[Start of section]

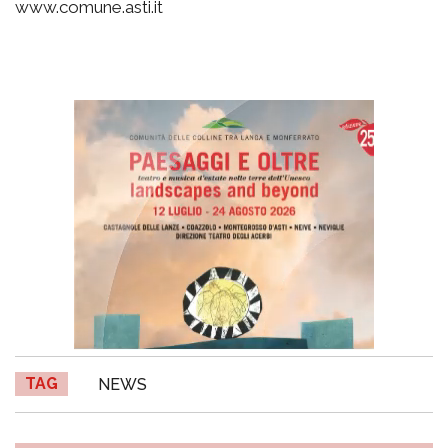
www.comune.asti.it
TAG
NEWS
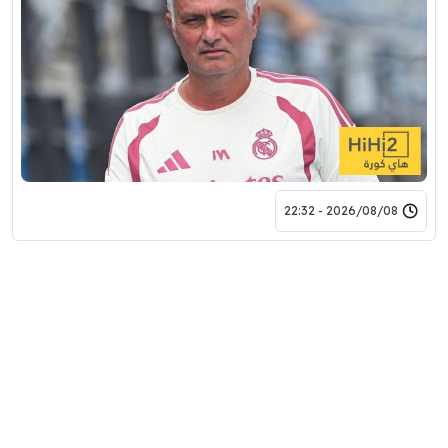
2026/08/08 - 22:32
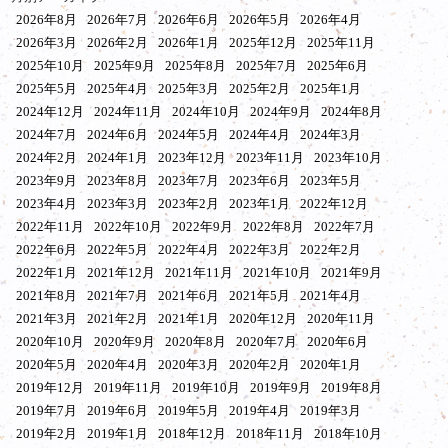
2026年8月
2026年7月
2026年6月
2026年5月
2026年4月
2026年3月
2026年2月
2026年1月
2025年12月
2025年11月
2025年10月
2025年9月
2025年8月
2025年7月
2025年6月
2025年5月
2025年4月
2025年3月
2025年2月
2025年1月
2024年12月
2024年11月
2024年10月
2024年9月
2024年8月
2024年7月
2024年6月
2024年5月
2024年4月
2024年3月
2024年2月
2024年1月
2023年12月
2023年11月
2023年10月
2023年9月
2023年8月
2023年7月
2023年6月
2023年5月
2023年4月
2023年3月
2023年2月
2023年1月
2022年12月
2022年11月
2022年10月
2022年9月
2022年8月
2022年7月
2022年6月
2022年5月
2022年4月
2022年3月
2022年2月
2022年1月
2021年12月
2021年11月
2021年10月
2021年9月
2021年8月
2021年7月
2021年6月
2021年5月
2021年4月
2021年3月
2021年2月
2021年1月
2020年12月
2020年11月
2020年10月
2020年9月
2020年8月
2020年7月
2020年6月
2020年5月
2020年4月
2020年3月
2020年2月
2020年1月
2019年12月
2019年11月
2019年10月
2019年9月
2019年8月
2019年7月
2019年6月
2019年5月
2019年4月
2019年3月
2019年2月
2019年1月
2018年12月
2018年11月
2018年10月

[End of section]
[Start of section]

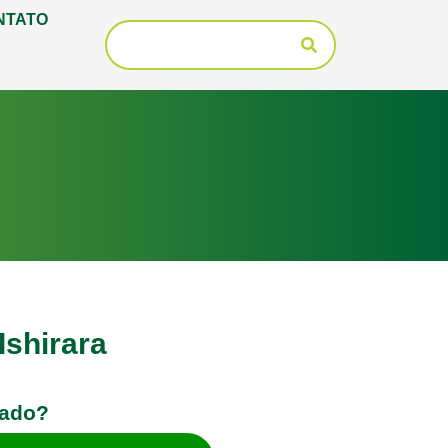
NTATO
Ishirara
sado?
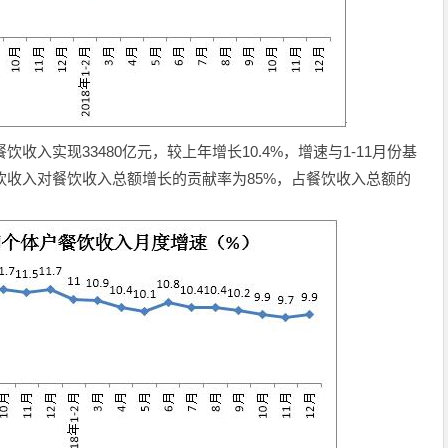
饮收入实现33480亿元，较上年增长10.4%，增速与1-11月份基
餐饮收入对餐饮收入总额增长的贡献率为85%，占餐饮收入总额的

[End of section]

Work instruction: Give the lines as a Markdown table with columns "Row" and "Text", omitting blank lines. Begin at the line containing "饮收入实现33480亿元，较上年增长10.4%，增速与1-11月份基" and end after the line containing "餐饮收入对餐饮收入总额增长的贡献率为85%，占餐饮收入总额的".

Written answer:
| Row | Text |
|---|---|
| 1 | 饮收入实现33480亿元，较上年增长10.4%，增速与1-11月份基 |
| 2 | 餐饮收入对餐饮收入总额增长的贡献率为85%，占餐饮收入总额的 |